Exercise instructions
Rename "image" to "frame" wherever it occurs in the lines of every item below, reproducing those lines with nothing else altered. Leave the pictures out of the response.

Records from a dataset:
------
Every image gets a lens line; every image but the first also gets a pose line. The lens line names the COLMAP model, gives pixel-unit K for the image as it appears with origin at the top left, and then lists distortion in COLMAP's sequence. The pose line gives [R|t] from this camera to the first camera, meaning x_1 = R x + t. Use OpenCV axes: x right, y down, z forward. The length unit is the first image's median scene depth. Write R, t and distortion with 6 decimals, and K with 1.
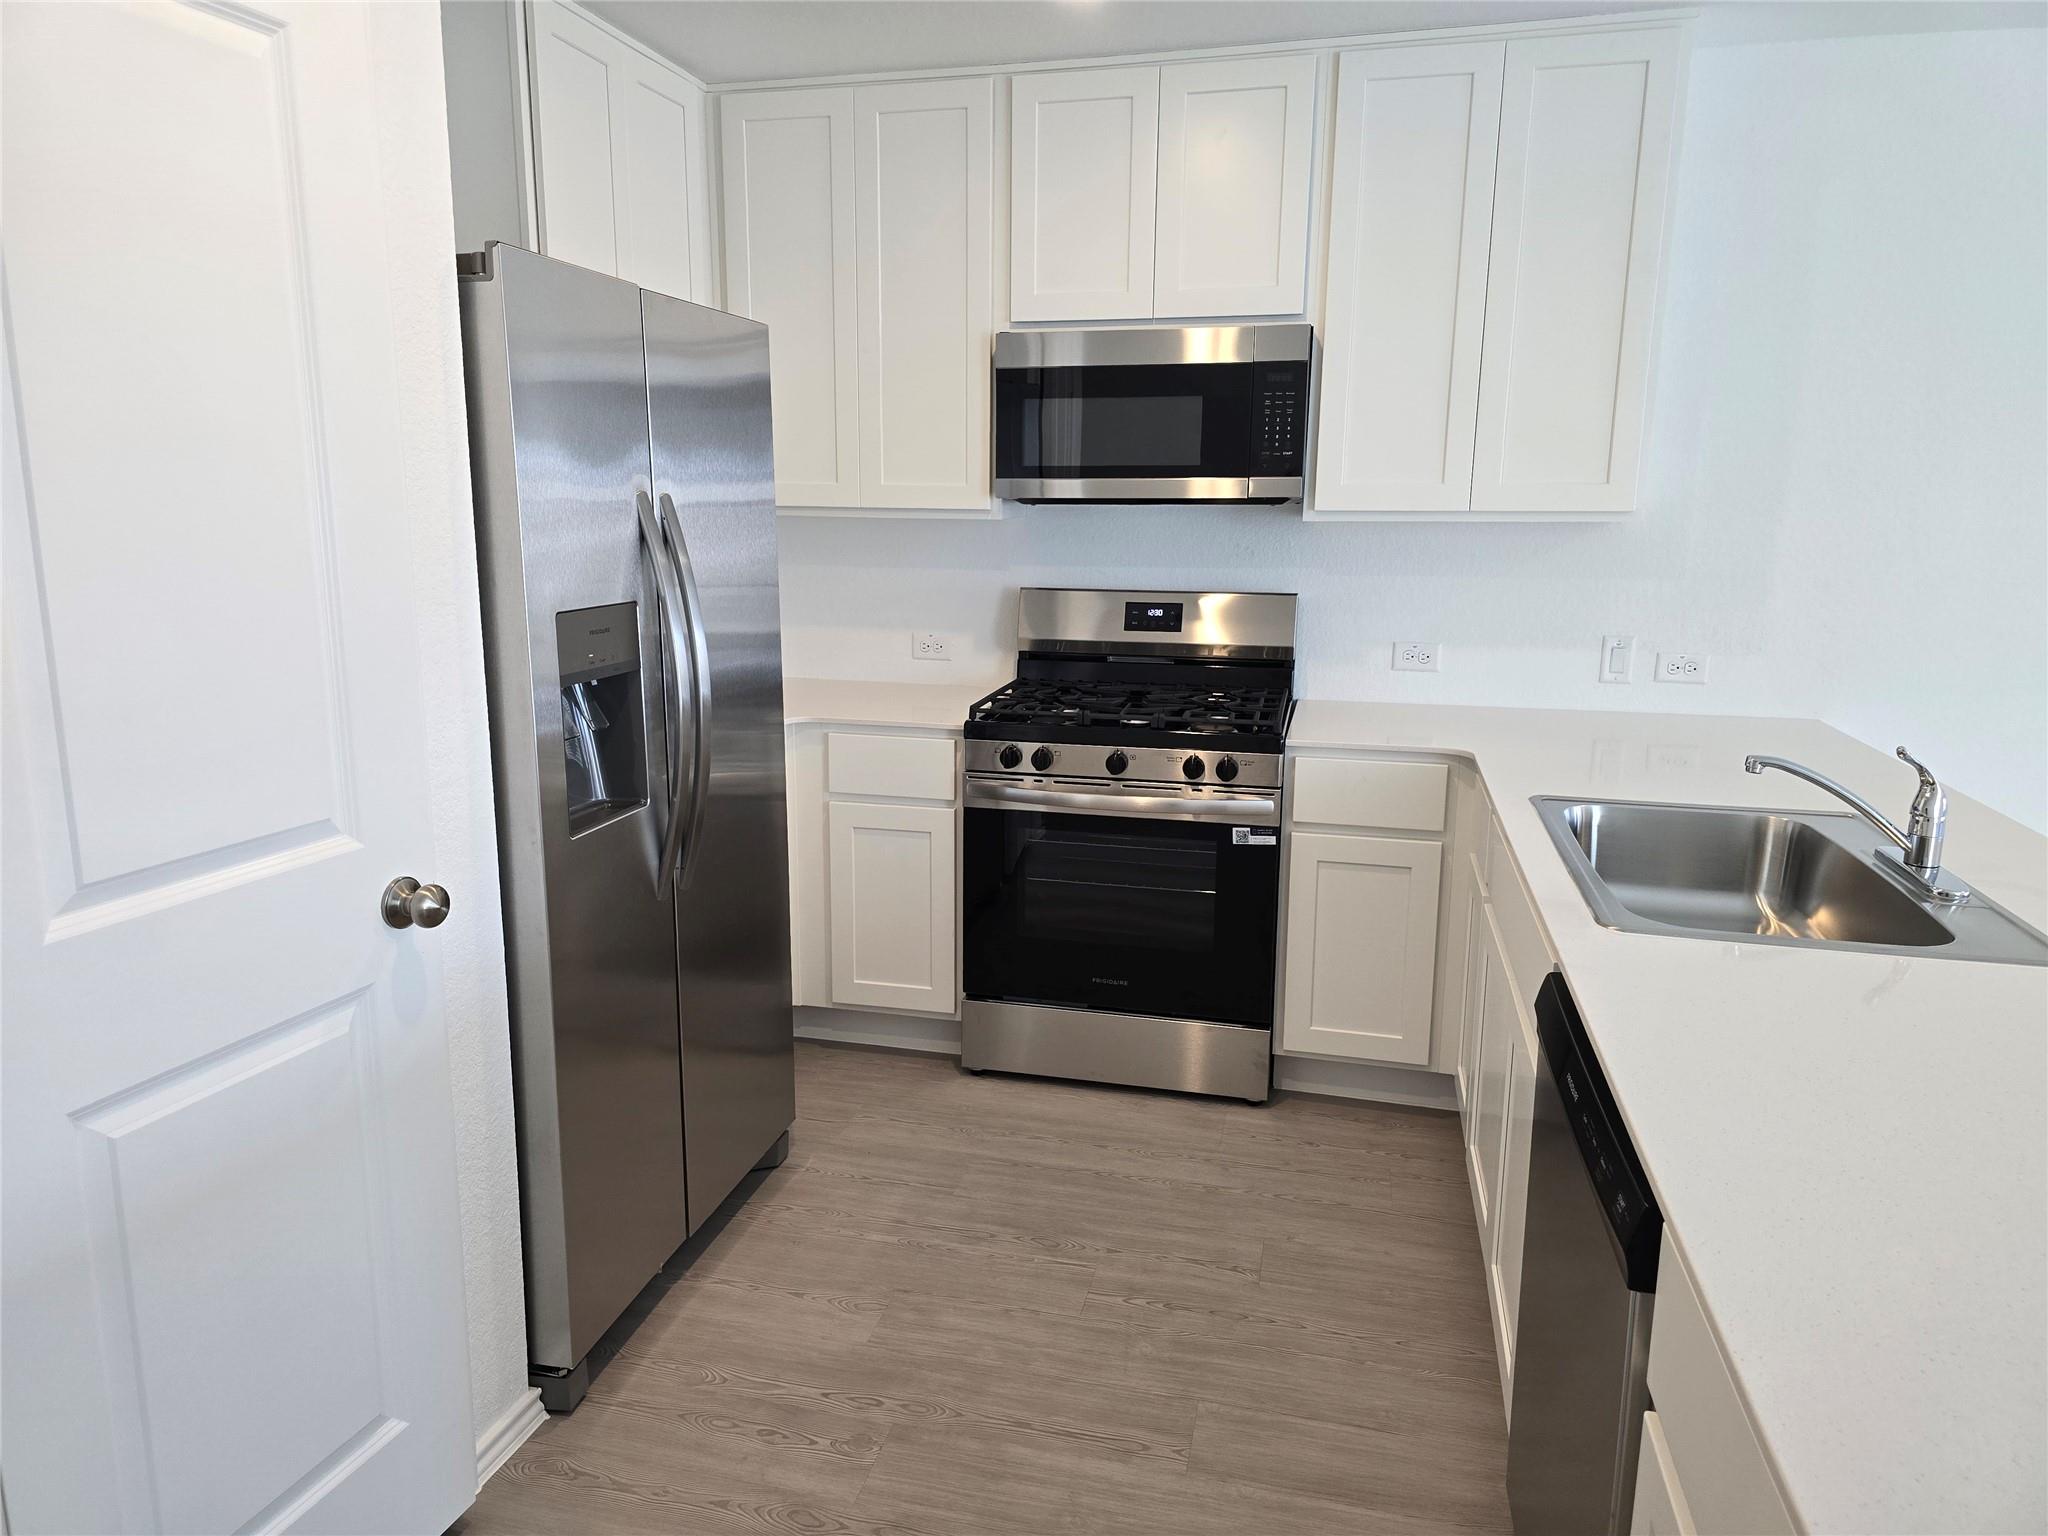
lens RADIAL K [[1380.4, 0, 1014.4], [0, 1380.4, 740.0], [0, 0, 1]] dist [0.038132, 0.001069]
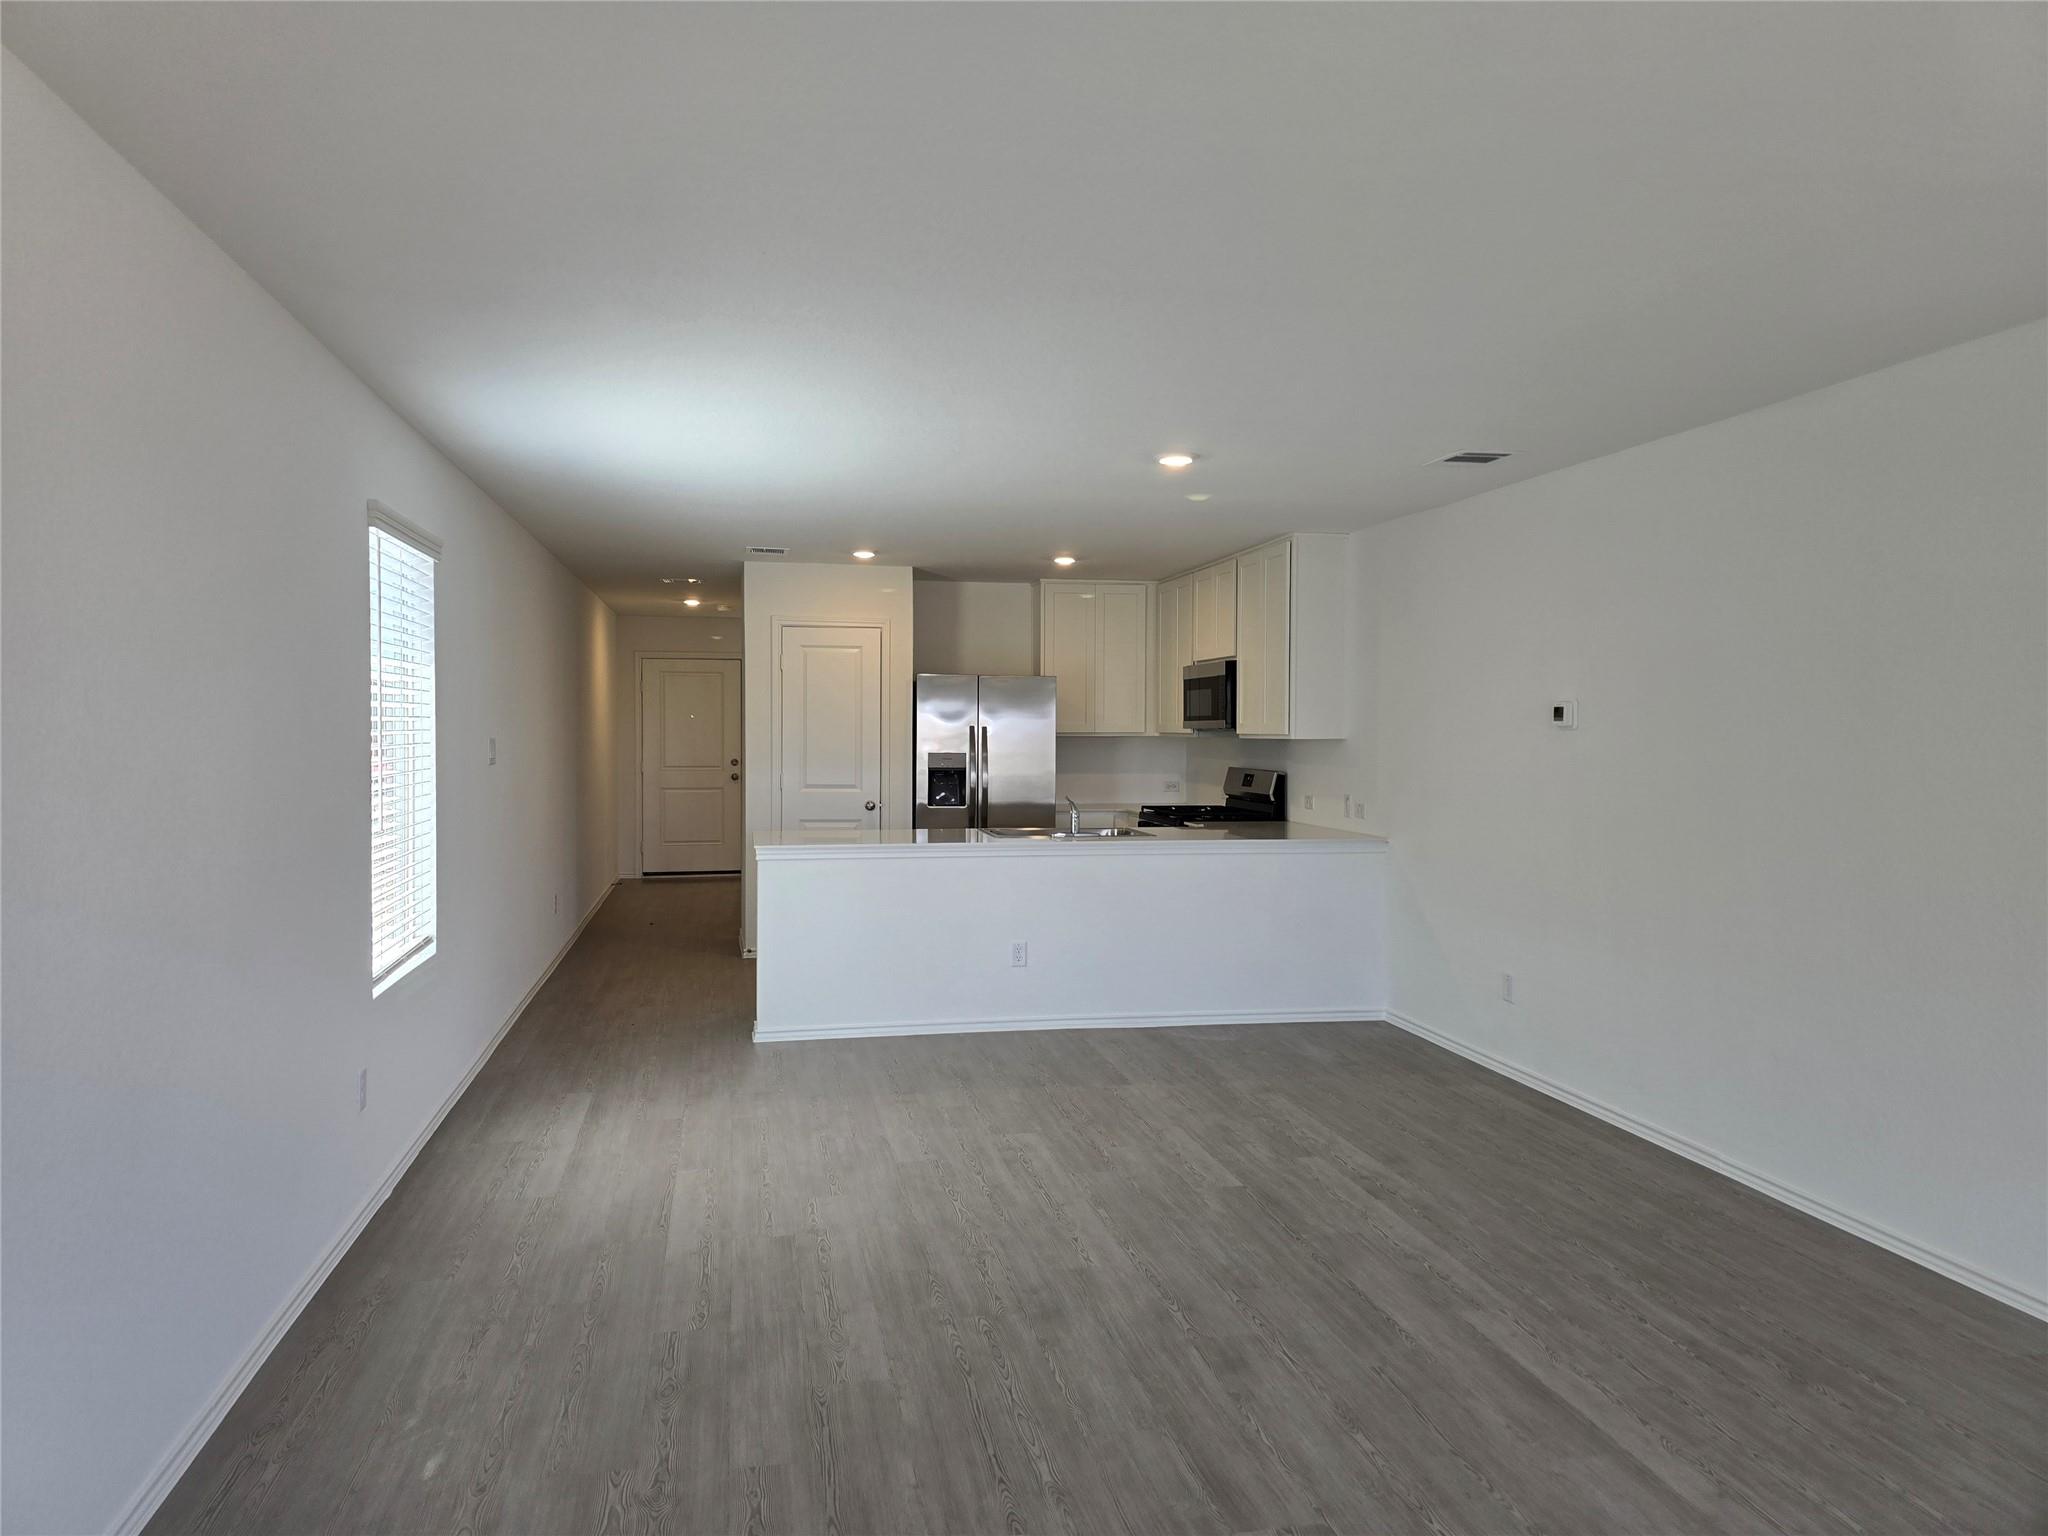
lens RADIAL K [[1353.8, 0, 1024.0], [0, 1353.8, 768.0], [0, 0, 1]] dist [0.037871, -0.001707]
pose [[0.438506, 0.025322, -0.898372, 2.183201], [-0.163742, 0.985124, -0.052157, 0.076367], [0.883686, 0.169972, 0.436129, -0.344742]]
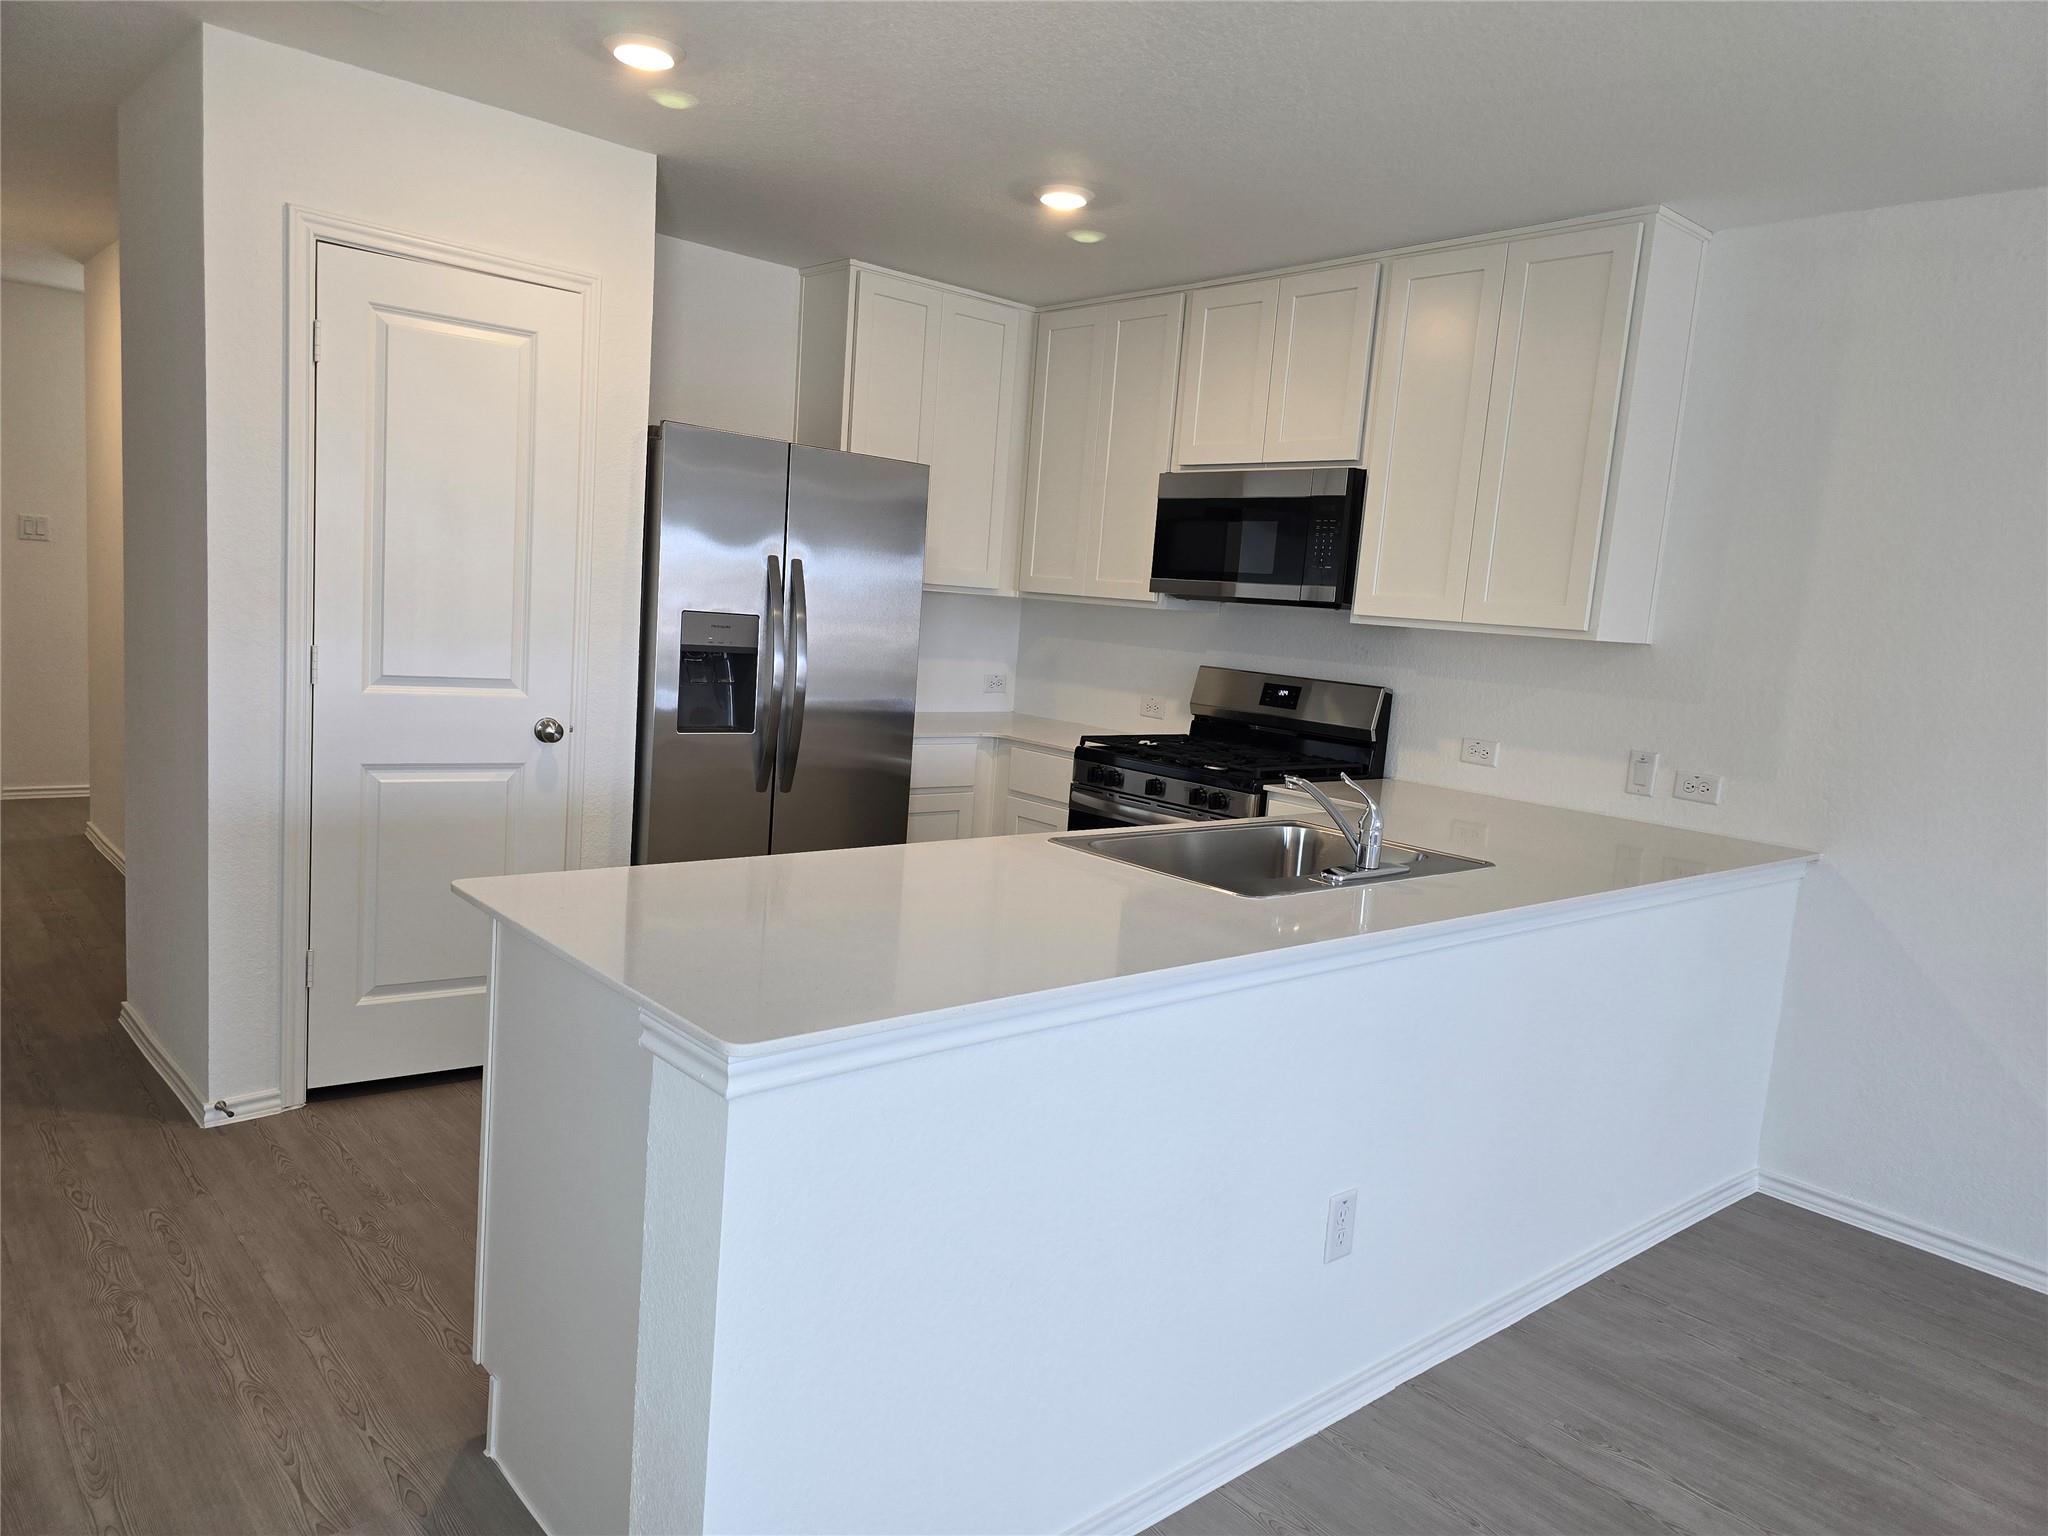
lens RADIAL K [[1353.8, 0, 1024.0], [0, 1353.8, 768.0], [0, 0, 1]] dist [0.037871, -0.001707]
pose [[0.821703, 0.129733, -0.554954, 0.671283], [-0.173475, 0.984476, -0.026715, 0.053675], [0.542873, 0.118222, 0.831452, -0.156985]]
------
Written answer
Every frame gets a lens line; every frame but the first also gets a pose line. The lens line names the COLMAP model, gives pixel-unit K for the frame as it appears with origin at the top left, and then lists distortion in COLMAP's sequence. The pose line gives [R|t] from this camera to the first camera, meaning x_1 = R x + t. Use OpenCV axes: x right, y down, z forward. The length unit is the first frame's median scene depth. Write R, t and distortion with 6 decimals, and K with 1.
lens RADIAL K [[1380.4, 0, 1014.4], [0, 1380.4, 740.0], [0, 0, 1]] dist [0.038132, 0.001069]
lens RADIAL K [[1353.8, 0, 1024.0], [0, 1353.8, 768.0], [0, 0, 1]] dist [0.037871, -0.001707]
pose [[0.438506, 0.025322, -0.898372, 2.183201], [-0.163742, 0.985124, -0.052157, 0.076367], [0.883686, 0.169972, 0.436129, -0.344742]]
lens RADIAL K [[1353.8, 0, 1024.0], [0, 1353.8, 768.0], [0, 0, 1]] dist [0.037871, -0.001707]
pose [[0.821703, 0.129733, -0.554954, 0.671283], [-0.173475, 0.984476, -0.026715, 0.053675], [0.542873, 0.118222, 0.831452, -0.156985]]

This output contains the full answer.